During my weekly trips to the farmers market, I love seeing all the fresh produce that is the hallmark of each season. But I always wonder about a few things.
How many people are buying those eggplants or sweet bulbs of fennel? What about the watermelon radishes and celery root? And is anyone choosing the little baskets of fresh figs for their appetizer plate?
One of the farmers I often speak to at the market was recently lamenting the change in customers’ buying and cooking habits. He claimed that prepared food is so popular that few people regularly are “really cooking anymore.” He wishes he had been an eye doctor.
Well, I do. Cook, that is—and regularly. So, I buy things that actually need to be cooked.
Spring is still with us. The homegrown spring lettuces are a wonderful addition to salads and the “real strawberries” from local farms put the off-season berries in plastic clamshells to shame. Sugar peas must be “strung,” but they are a special treat when cooked with small new potatoes and olive oil.
But what about rhubarb? I still buy it every spring during its very short appearance at the market. If you are not familiar with this special vegetable (that is treated as a fruit), it looks like bright, cherry-red celery. You can’t eat it out of hand like an apple, but, when cooked in sauces and desserts, rhubarb is transformed.
Every year, I look for thin rhubarb stalks, which are more tender than their fuller-figured relatives. Like my mother, I often just cook it with a little water, sugar and orange slices to make a sauce. It can be served with dinner, as a simple dessert with ice cream, or even breakfast with plain yogurt.
The cookbook author and TV celebrity Ina Garten has a similar rhubarb sauce that is even better. Ina adds raspberries and strawberries to hers and serves it with a little whipped cream and a store-bought cookie for a very easy, late spring dessert. Orange liqueur gives the compote a little kick but is optional. I am sharing her recipe with you this month. I hope you will try it for something very different.
Ina’s Stewed Rhubarb with Red Berries
- 2 pounds fresh rhubarb, cut in ¾ inch chunks (6 to 8 cups)
- 1 cup sugar
- ½ teaspoon kosher salt
- 1 pint fresh or frozen strawberries (thickly sliced)
- ½ pint fresh or frozen red raspberries
- 1/3 cup freshly squeezed lemon juice (2 lemons)
- 1/3 cup freshly squeezed orange juice (2 oranges)
- 1 tablespoon Grand Marnier or Triple Sec (these are both orange-infused liqueurs)
- Sweetened whipped cream or vanilla ice cream for servings
- Place the rhubarb in a large saucepan and add the sugar, salt and 2/3-cup water.

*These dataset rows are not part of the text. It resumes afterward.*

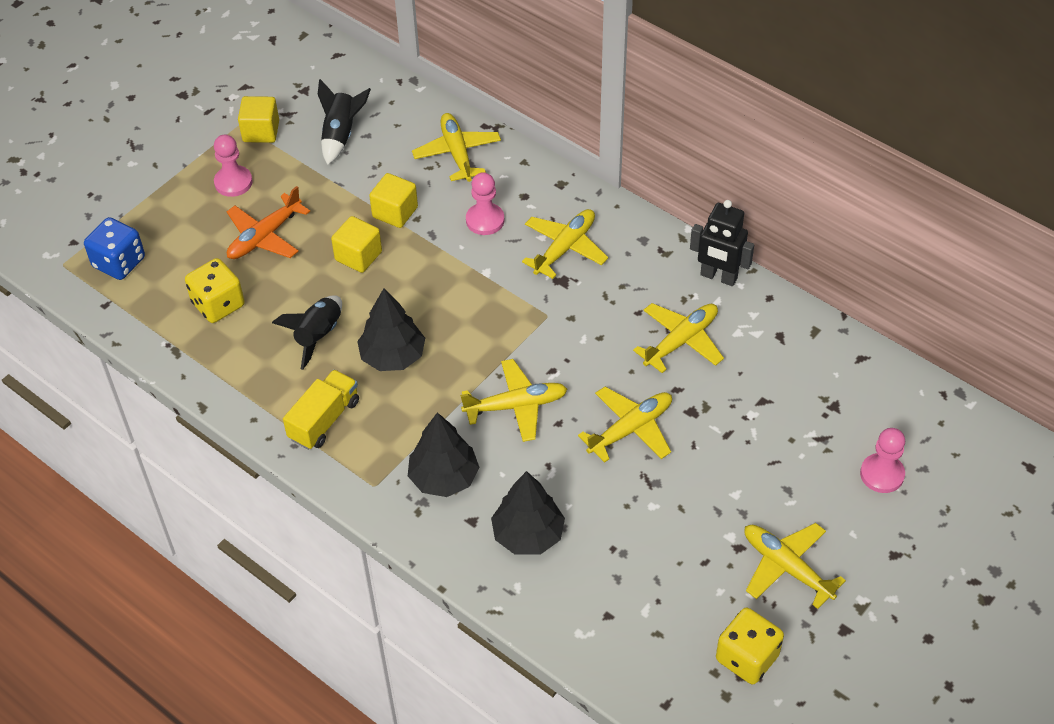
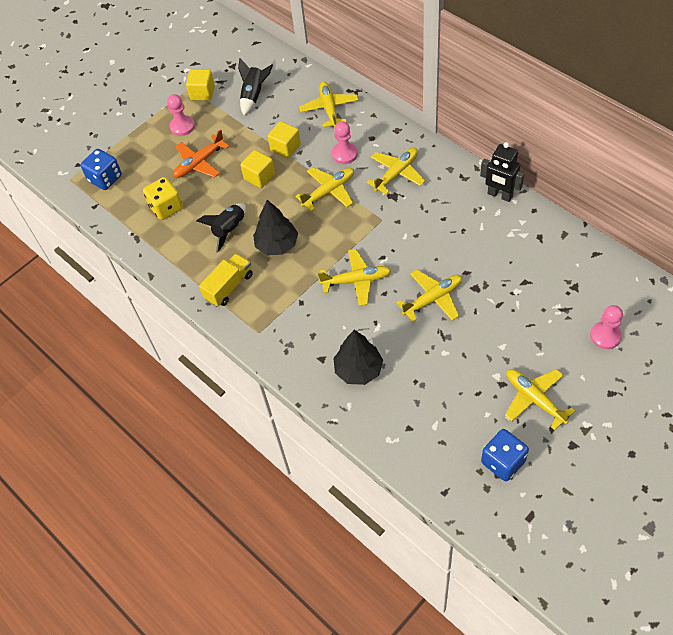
camera: 10 degrees right, 5 degrees up
black tree [408,412,479,497] -> none
yellow plane [633,303,724,373] -> yellow plane moved to [295,167,354,212]
yellow dice [716,608,784,684] -> blue dice [481,429,529,481]

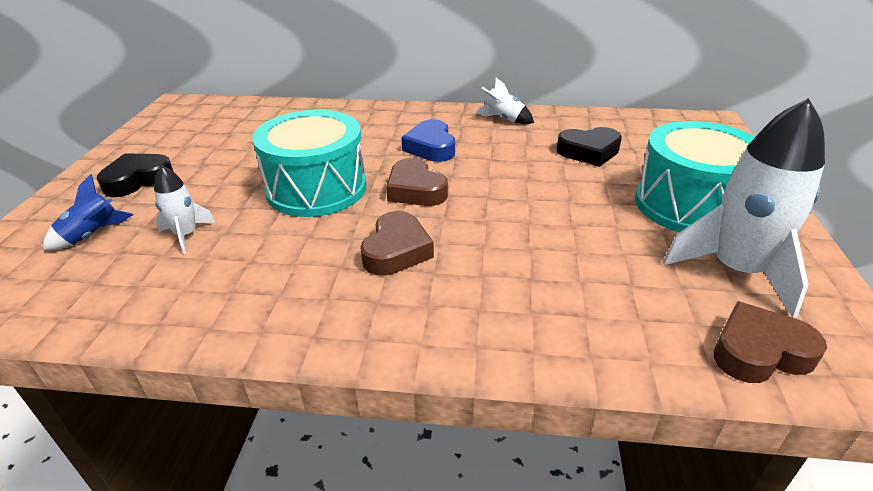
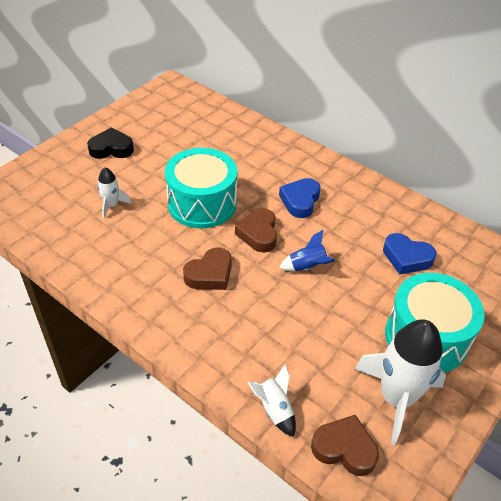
camera: 30 degrees right, 10 degrees up
blue rocket [43,174,134,250] -> blue rocket moved to [279,230,335,271]
white rocket [475,78,534,124] -> white rocket moved to [247,365,296,437]
black heart [557,127,622,167] -> blue heart [383,233,437,274]

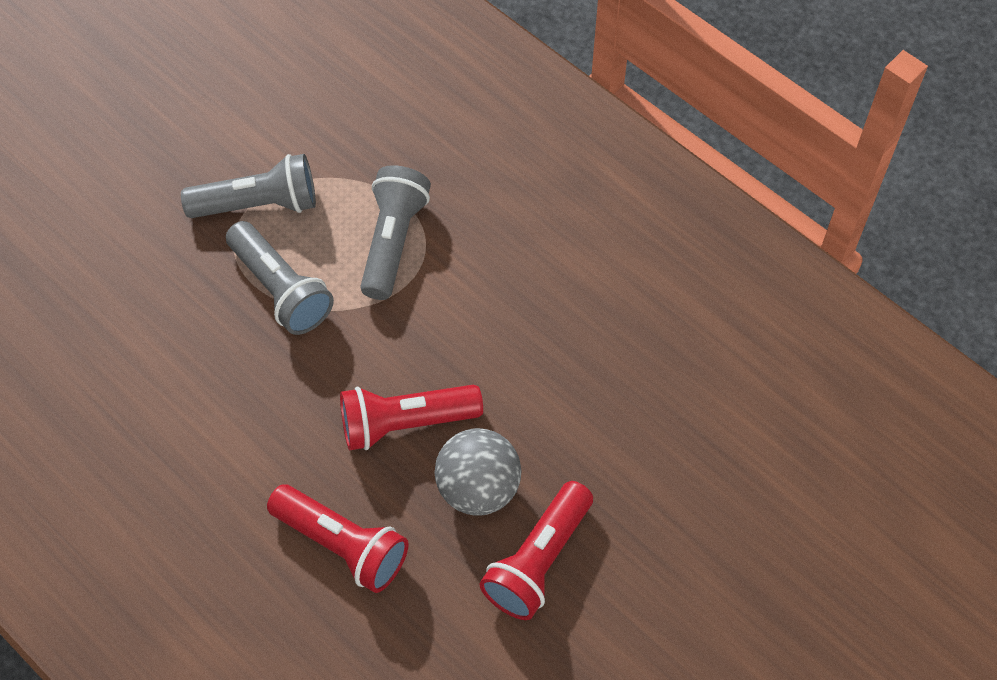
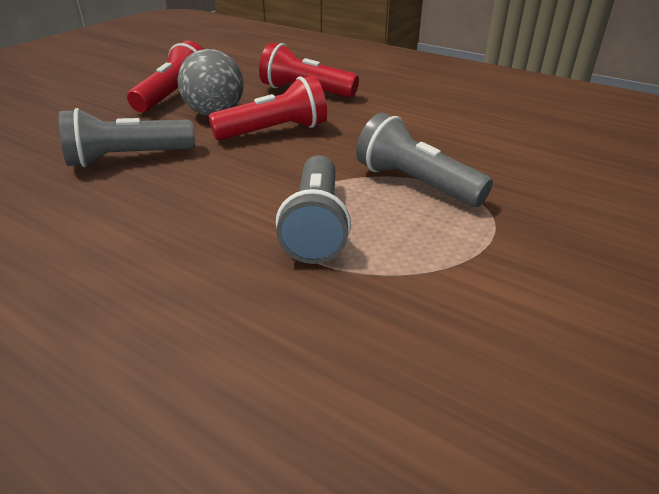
camera: 170 degrees right, 25 degrees down
grey flashlight [181,154,316,218] -> grey flashlight moved to [59,108,195,167]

- Bring to a boil over high heat, then lower the heat and simmer for about 10 minutes. Stir occasionally until the rhubarb is tender and starts to fall apart.
- Remove from the heat, stir in the strawberries, raspberries, lemon and orange juices and Grand Marnier if using. Allow the mixture to cool.
- Serve warm, at room temperature, or chilled with whipped cream or vanilla ice cream.
This lovely fruit compote can be made several days ahead and kept in the refrigerator. It is a light dessert and would be a very good choice for a little dinner party.
If cooking with rhubarb is new for you, you will be amazed at how many ways you can use it. There are rhubarb cocktails and rhubarb pies. Rhubarb scones and tangy rhubarb glazing sauces for grilled chicken. Rhubarb crisps and cobblers. Rhubarb relish served with goat cheese on French bread baguette slices.
So, stop a minute at the produce section of your favorite market and think about giving those strange fruits and vegetables a try. Our local farmers will thank you.